*** Begin section ***

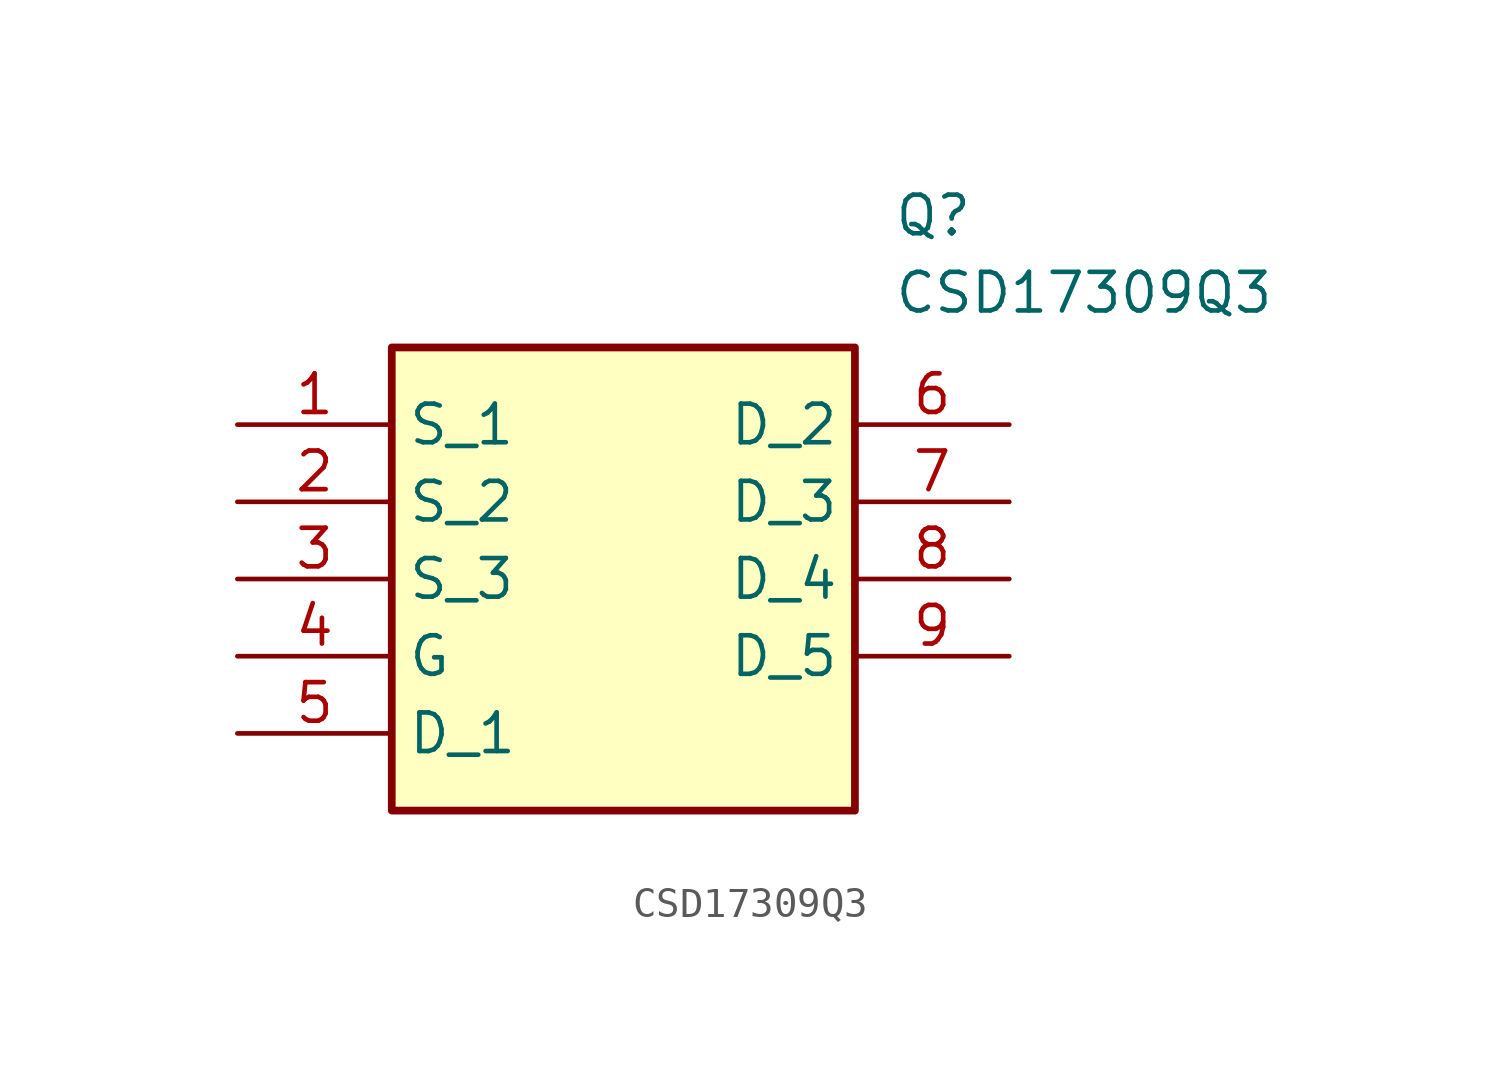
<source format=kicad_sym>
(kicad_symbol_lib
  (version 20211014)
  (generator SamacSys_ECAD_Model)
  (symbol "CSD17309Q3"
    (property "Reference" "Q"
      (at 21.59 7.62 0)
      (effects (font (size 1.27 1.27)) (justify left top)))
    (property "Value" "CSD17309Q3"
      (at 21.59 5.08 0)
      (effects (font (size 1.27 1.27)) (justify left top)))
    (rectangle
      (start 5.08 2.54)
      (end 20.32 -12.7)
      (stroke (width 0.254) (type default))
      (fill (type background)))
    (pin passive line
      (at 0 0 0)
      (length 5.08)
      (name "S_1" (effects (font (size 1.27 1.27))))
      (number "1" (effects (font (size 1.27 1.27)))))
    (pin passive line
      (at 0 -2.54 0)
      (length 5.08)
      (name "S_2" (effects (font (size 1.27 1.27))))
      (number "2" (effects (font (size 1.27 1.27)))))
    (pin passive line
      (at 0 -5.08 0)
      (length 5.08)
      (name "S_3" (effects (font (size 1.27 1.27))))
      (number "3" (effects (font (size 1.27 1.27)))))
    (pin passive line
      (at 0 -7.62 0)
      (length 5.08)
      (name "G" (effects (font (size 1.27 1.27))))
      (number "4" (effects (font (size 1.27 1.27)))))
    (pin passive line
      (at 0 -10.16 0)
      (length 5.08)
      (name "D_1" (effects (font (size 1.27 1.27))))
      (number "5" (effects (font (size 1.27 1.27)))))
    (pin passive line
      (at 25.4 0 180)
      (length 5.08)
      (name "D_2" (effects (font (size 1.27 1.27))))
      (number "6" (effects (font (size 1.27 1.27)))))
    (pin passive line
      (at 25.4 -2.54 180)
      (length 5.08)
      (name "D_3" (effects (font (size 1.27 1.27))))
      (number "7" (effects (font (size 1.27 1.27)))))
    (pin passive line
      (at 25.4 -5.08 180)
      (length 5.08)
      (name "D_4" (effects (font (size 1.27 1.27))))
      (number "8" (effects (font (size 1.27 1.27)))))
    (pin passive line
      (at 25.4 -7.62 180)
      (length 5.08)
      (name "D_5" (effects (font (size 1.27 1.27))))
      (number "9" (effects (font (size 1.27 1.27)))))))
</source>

*** End section ***
*** Begin section ***

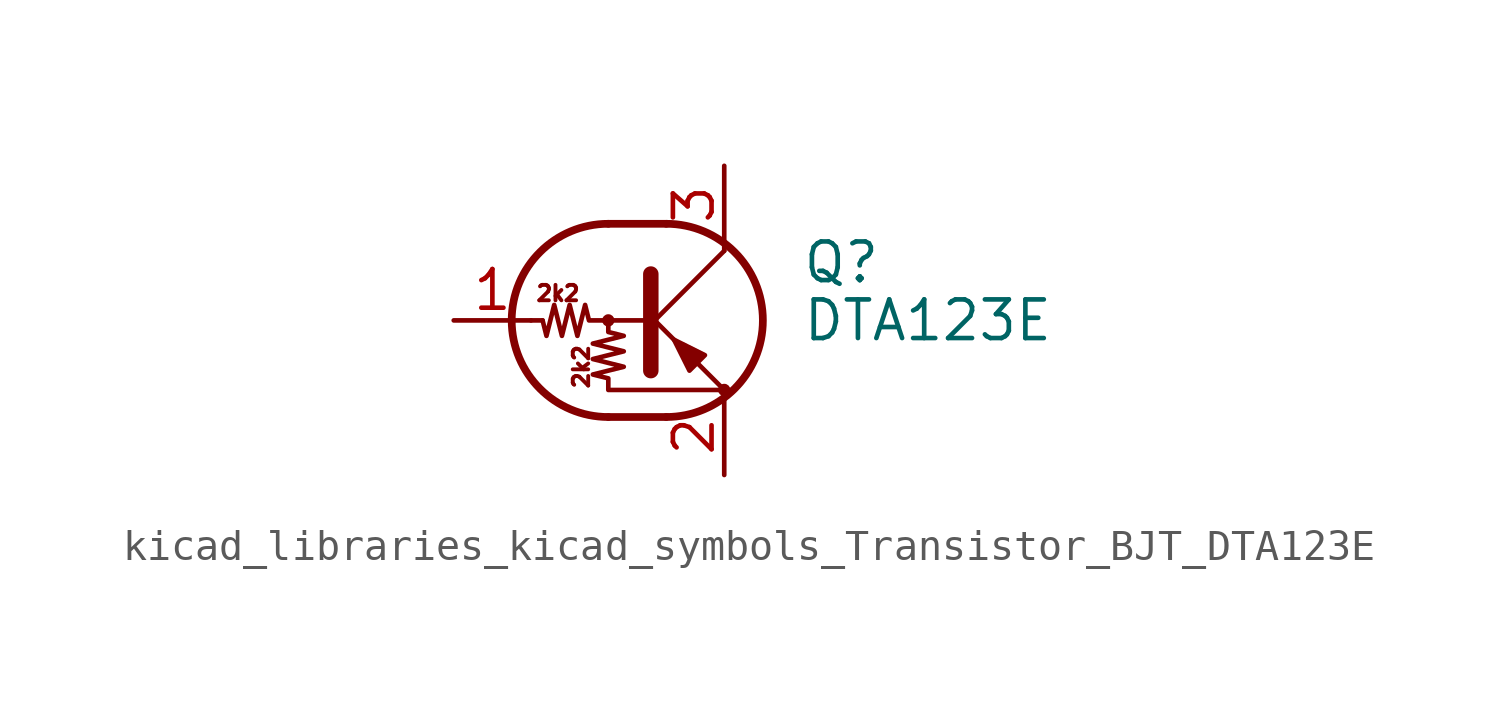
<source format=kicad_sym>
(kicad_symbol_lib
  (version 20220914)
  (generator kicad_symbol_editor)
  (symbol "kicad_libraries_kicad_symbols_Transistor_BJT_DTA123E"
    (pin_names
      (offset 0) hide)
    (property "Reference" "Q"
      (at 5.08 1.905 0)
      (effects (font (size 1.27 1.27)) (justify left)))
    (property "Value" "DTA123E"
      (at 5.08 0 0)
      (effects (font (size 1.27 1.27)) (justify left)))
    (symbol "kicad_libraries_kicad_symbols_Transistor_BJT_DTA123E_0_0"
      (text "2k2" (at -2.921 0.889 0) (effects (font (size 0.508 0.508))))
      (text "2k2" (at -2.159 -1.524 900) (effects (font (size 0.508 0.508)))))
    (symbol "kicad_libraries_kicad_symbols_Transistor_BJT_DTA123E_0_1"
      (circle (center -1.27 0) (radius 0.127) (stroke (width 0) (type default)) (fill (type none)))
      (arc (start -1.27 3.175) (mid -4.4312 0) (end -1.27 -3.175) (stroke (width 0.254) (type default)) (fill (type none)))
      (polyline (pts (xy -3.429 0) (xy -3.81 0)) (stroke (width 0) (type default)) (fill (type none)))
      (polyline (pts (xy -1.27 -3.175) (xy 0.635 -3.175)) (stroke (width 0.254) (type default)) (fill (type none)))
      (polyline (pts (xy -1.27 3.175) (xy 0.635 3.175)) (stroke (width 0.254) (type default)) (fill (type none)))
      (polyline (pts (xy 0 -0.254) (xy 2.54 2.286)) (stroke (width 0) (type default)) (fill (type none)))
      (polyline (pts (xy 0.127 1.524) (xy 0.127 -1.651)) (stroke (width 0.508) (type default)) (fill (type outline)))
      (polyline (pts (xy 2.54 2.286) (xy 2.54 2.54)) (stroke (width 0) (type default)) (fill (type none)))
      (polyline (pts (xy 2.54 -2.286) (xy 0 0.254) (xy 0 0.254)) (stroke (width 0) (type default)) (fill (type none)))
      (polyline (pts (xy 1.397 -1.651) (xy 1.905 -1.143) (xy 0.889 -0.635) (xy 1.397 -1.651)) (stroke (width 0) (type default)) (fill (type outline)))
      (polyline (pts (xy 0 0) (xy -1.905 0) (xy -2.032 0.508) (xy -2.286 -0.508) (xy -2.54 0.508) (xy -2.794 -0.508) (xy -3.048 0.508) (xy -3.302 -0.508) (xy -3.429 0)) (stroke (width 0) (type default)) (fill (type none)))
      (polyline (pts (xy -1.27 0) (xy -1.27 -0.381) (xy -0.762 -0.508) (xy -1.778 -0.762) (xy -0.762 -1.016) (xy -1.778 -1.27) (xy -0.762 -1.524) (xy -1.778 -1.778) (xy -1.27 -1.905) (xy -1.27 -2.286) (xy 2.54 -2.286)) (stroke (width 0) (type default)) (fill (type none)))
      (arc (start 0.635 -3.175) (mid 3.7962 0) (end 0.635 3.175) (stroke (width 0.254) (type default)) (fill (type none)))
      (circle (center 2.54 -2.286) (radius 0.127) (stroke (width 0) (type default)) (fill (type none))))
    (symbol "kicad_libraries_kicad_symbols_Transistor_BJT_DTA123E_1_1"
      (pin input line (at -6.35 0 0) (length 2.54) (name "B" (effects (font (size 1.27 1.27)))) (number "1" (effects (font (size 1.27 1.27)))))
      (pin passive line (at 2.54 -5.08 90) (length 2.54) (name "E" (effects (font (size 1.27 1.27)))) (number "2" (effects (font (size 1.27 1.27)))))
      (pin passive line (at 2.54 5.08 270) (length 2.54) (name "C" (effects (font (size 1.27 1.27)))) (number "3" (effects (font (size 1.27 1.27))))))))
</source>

*** End section ***

→ ASSIGNMENT: Reproduce every line above that contains the string "radius".

→ TASK RESPONSE:
      (circle (center -1.27 0) (radius 0.127) (stroke (width 0) (type default)) (fill (type none)))
      (circle (center 2.54 -2.286) (radius 0.127) (stroke (width 0) (type default)) (fill (type none))))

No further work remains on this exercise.